Task instructions: Where a line below carries the word "casing", include it in the count, then give the count alone.

Stored data:
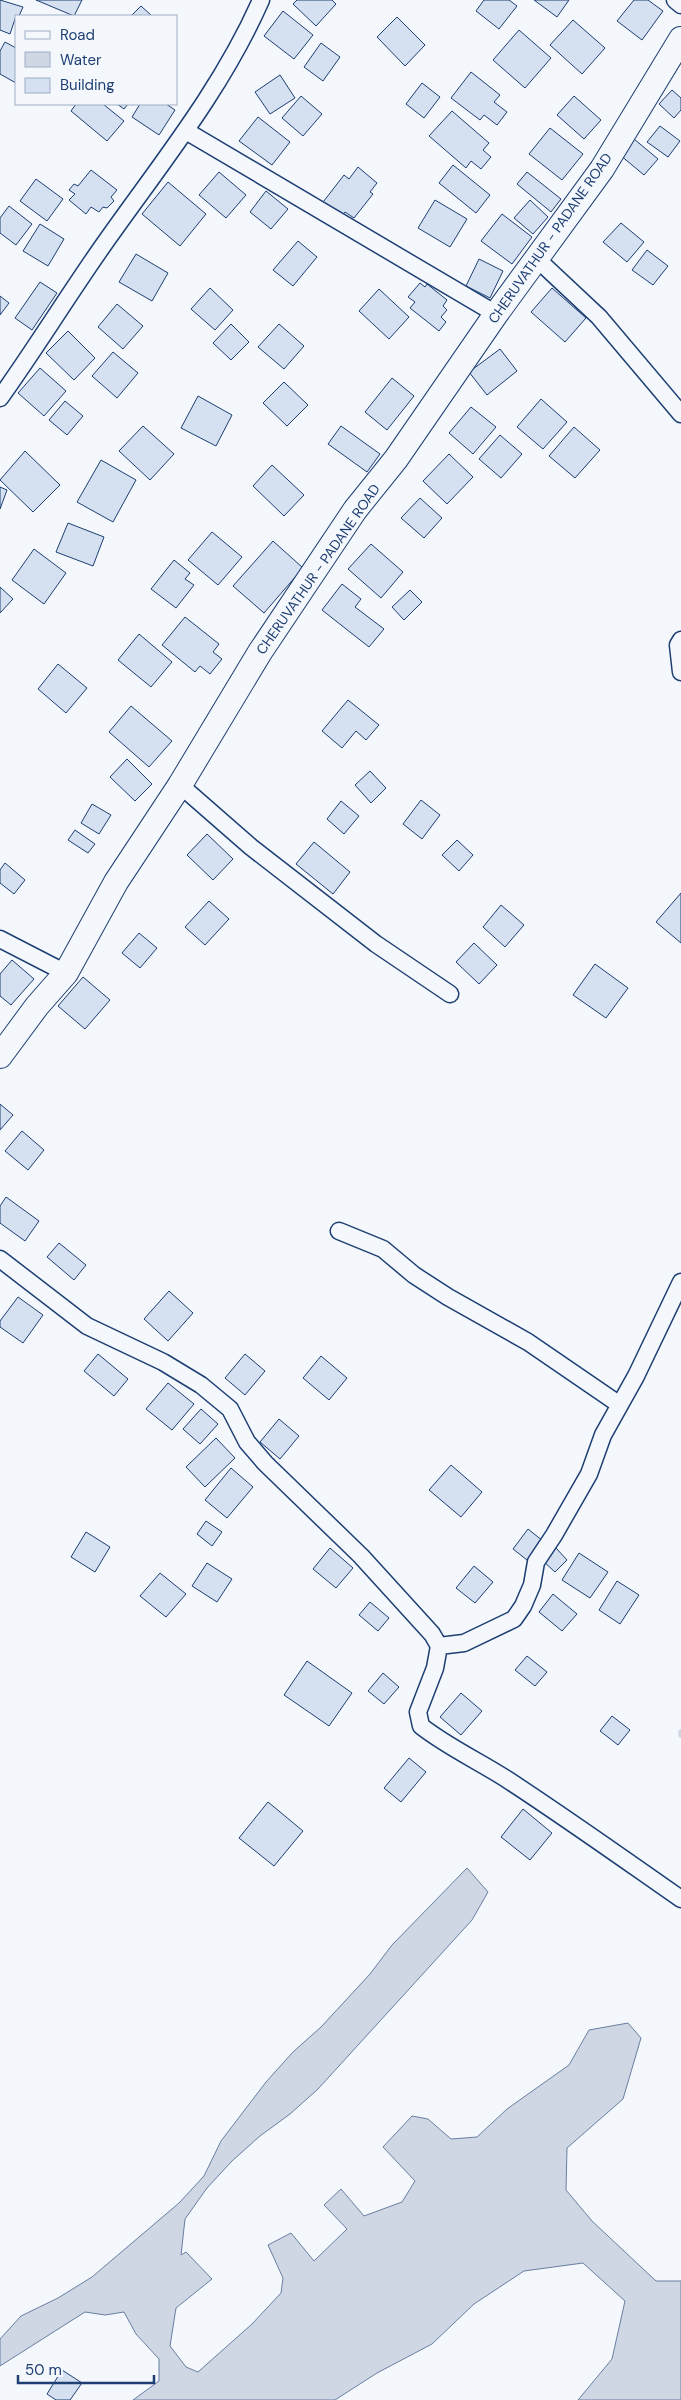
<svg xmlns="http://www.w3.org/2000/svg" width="681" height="2400" font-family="'DM Sans',sans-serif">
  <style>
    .water { fill: #cfd7e4; stroke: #687fa3 }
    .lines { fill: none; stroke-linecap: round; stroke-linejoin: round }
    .stream { stroke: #cfd7e4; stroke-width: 5.5 }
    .building { fill: #d5e0f0; stroke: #1d3f73 }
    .minor-casing { stroke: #1d3f73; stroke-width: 19 }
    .secondary-casing { stroke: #1d3f73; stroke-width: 26 }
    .minor { stroke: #f4f7fb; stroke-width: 16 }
    .secondary { stroke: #f4f7fb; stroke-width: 24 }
    .labels { text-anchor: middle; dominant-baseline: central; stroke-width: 4; stroke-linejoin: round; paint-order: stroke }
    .street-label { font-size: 14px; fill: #1d3f73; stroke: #f4f7fb }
  </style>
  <rect width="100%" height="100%" fill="#f4f7fb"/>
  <path class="water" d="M467,1868L488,1892L472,1920L318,2089L290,2114L260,2136L232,2161L207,2188L185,2219L181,2255L186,2252L212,2279L176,2308L170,2346L186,2367L198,2372L252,2324L281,2293L283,2278L268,2245L291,2233L314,2261L347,2229L324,2205L341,2189L364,2216L402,2202L415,2181L383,2147L412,2116L428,2119L451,2139L477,2137L507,2109L569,2065L589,2030L628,2023L641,2038L623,2099L567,2148L566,2190L592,2221L656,2281H681V2400H578L612,2359L625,2301L583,2263L524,2271L474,2304L432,2344L377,2373L335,2400H133L159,2381V2359L136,2334L124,2312L105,2315L85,2312L0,2366V2339L21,2316L58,2298L92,2277L179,2203L204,2176L221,2141L266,2082L293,2052L321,2027L370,1974L392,1945Z"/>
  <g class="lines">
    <path class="stream" d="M681,1735V1732"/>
  </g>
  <path class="building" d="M0,0L23,7L19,16H16L10,34L0,30Z
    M36,0H82L74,16Z
    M297,0H332L336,4L316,26L293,4Z
    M484,0H509L517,6L499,29L476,11Z
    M534,0H569L557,17Z
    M634,0H648L663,11L642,40L617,21Z
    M141,6L152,16H131Z
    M283,11L313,35L294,59L264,36Z
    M397,17L425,45L405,66L377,37Z
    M573,20L605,48L582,74L550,45Z
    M519,30L551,58L525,88L493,60Z
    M5,42L16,48V83L0,74V51Z
    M321,43L340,57L323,81L304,67Z
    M471,72L500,95L494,102L507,112L497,125L484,115L480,120L451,98Z
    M280,75L295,98L270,114L255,92Z
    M422,83L440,97L424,118L406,104Z
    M672,90L681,98V110L674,118L659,104Z
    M301,96L322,114L303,136L282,118Z
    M574,96L601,120L584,139L557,115Z
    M76,104H103L124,121L107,141L71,111Z
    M117,104H128L124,109Z
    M140,104H166L175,110L159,135L132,117Z
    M452,111L489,143L483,150L491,157L481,169L471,161L466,168L429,136Z
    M258,117L290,142L272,165L239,141Z
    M660,126L680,141L668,157L647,142Z
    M550,128L583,154L562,180L529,154Z
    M634,139L658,159L644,175L620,155Z
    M453,165L490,195L476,213L439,183Z
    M358,167L377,183L370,192L373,194L354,218L345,212L338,220L320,206L344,175L349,179Z
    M91,170L117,190L111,197L114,201L107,208L103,207L99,212L91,207L86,214L69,200L75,194L69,190L74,184L78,186Z
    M219,172L246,195L226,218L199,195Z
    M527,172L561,199L551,212L517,184Z
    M36,179L63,199L47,221L20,201Z
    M168,182L206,214L180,246L142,214Z
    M266,191L288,209L271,229L250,212Z
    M435,200L467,219L450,247L418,228Z
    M530,200L548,217L533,234L514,218Z
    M9,206L32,224L16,245L0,233V218Z
    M502,214L532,237L512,264L481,241Z
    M621,223L644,242L627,262L603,242Z
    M40,224L64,239L48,266L23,251Z
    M298,241L317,257L293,286L273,270Z
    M647,250L668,266L653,285L632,270Z
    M136,254L168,273L152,301L119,282Z
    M479,259L503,271L490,298L466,286Z
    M40,282L57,293L32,330L15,318Z
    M420,283L425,287L427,284L447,300L443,306L447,310L441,317L446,322L439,331L410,308L415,302L408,297Z
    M210,288L233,310L215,330L191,309Z
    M552,288L586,318L565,342L531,312Z
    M379,289L409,317L389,339L359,311Z
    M0,296L9,303L0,315Z
    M117,304L143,326L123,349L98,327Z
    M231,324L249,342L231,360L213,343Z
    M279,324L304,346L284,369L258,347Z
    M68,331L95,358L74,380L46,353Z
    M500,349L517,371L487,395L469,372Z
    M113,352L138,373L117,398L92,376Z
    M40,368L66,391L44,416L18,393Z
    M392,378L414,396L387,430L365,412Z
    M284,382L308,405L287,426L263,403Z
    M198,396L232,415L216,446L181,428Z
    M541,399L567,422L543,449L517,427Z
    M65,401L83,416L67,435L49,420Z
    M471,407L496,427L473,454L449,433Z
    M143,426L174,454L150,480L119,451Z
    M341,426L380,454L367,472L328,444Z
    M574,427L600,450L575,478L549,456Z
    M500,435L522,454L501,478L479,459Z
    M25,451L60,485L33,512L0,480Z
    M449,454L473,477L447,504L423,481Z
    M101,460L136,480L113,522L77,502Z
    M272,465L304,495L284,516L253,486Z
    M0,487L7,490L0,509Z
    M420,498L442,518L424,538L401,518Z
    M68,523L104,537L93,566L56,552Z
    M212,532L242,557L218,585L188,560Z
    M273,541L303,568L264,613L233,586Z
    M371,544L403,572L381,598L348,569Z
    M34,549L66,573L44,604L12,580Z
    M174,560L190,573L185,579L194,585L176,608L151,589Z
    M342,584L361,599L355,607L384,629L369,647L322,610Z
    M0,587L13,599L0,613Z
    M410,590L422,602L404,620L392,607Z
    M185,617L219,644L213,652L222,659L210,674L200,666L195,672L162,645Z
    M139,634L172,662L151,687L118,660Z
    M58,664L87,688L66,713L38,689Z
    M348,700L379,725L366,740L356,731L342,748L322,731Z
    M131,706L172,741L149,767L109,732Z
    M127,759L152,784L135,801L110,777Z
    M370,771L386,788L371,803L355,785Z
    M421,800L440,815L422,839L403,824Z
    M341,801L359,816L344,834L327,819Z
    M92,804L111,815L99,834L81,823Z
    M75,830L95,844L88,853L68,840Z
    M207,834L233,859L213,880L187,855Z
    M457,840L473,855L459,871L442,855Z
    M314,842L350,872L333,894L296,864Z
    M5,863L25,880L14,894L0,883V870Z
    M681,893V943L656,922Z
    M209,901L229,919L205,945L185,927Z
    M501,905L524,925L505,947L483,927Z
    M139,933L157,948L140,968L122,953Z
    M474,943L497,965L479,984L456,962Z
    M12,960L34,979L11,1005L0,996V974Z
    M595,964L628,988L606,1018L573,995Z
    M83,977L110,1000L85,1029L58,1006Z
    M0,1104L13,1115L0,1130Z
    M22,1131L44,1150L28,1170L5,1151Z
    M6,1197L39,1221L25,1241L0,1223V1206Z
    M59,1243L86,1265L74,1280L47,1257Z
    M169,1291L193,1313L168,1341L144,1319Z
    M18,1297L43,1315L23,1343L0,1327V1321Z
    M98,1354L128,1379L114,1396L84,1371Z
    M245,1354L265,1371L245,1395L225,1378Z
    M321,1356L347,1378L329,1400L303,1378Z
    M168,1383L194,1404L172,1430L146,1409Z
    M201,1409L218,1424L200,1444L183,1429Z
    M279,1419L299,1436L280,1459L260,1442Z
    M216,1438L235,1458L205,1487L186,1467Z
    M451,1465L482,1492L461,1517L429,1490Z
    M231,1468L253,1487L227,1518L205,1500Z
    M206,1521L222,1532L212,1546L197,1534Z
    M528,1529L543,1541L527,1560L513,1549Z
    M86,1532L110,1547L95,1572L71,1557Z
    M330,1548L353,1568L336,1588L313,1569Z
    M556,1548L567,1560L555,1572L543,1561Z
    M579,1553L608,1572L590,1598L562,1580Z
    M207,1563L232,1579L217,1602L192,1586Z
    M474,1566L493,1582L475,1603L456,1588Z
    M160,1573L186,1594L166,1617L140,1596Z
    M617,1581L639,1595L620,1624L599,1610Z
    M553,1594L577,1614L562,1631L539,1612Z
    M370,1602L389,1618L378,1631L359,1615Z
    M527,1656L547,1672L535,1686L515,1670Z
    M307,1661L352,1693L329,1726L284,1695Z
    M383,1673L399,1687L384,1704L368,1691Z
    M461,1693L482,1711L461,1735L440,1717Z
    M612,1716L630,1730L618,1745L600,1731Z
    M409,1758L426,1772L401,1802L384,1788Z
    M268,1802L303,1831L274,1866L239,1838Z
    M523,1809L552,1833L530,1860L501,1837Z
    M62,2370L82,2383L70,2400H56L47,2394Z"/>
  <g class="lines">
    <defs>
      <path id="minor" d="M675,0L681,5
        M186,131L496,314
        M536,258L599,317L681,414
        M0,398C35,349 67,297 102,247C158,167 221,91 261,0
        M681,640L678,645L681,672
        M180,785L251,847L376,944L450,994
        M0,939L66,973
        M339,1231L383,1249L414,1275L448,1297L528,1342L620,1405
        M0,1259L87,1326L163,1362L201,1385L230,1409L247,1442L265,1463L361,1556L432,1634L439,1646L435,1668L418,1712L421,1726C449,1748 481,1762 511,1782C569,1820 625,1860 681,1899
        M439,1646L464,1643L514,1619L523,1606L532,1585L536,1562L554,1535L589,1474L603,1435L636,1376L681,1282"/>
      <path id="secondary" d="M0,1056L37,1006L66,973L116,882L180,785L260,652L355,510L396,459L496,314L602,169L681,39"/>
    </defs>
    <use href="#minor" class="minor-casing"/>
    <use href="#secondary" class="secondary-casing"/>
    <use href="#minor" class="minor"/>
    <use href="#secondary" class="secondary"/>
  </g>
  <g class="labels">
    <g class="street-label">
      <text transform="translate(550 238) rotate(-55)">CHERUVATHUR - PADANE ROAD</text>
      <text transform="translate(318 569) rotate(-55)">CHERUVATHUR - PADANE ROAD</text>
    </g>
  </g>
  <rect x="15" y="15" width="162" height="90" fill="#f4f7fb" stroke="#9eadc5"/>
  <rect x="25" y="31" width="25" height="8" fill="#f4f7fb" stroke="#9eadc5"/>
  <text x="60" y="40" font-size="15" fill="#1d3f73">Road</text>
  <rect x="25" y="52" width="25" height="15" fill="#cfd7e4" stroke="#9eadc5"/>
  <text x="60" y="65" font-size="15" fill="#1d3f73">Water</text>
  <rect x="25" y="78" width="25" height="15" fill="#d5e0f0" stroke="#9eadc5"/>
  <text x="60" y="90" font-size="15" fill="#1d3f73">Building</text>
  <path d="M18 2375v8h136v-8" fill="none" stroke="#1d3f73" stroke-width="2.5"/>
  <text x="25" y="2375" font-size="15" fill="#1d3f73" stroke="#f4f7fb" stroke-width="4" paint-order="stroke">50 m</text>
</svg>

Response to this task: 4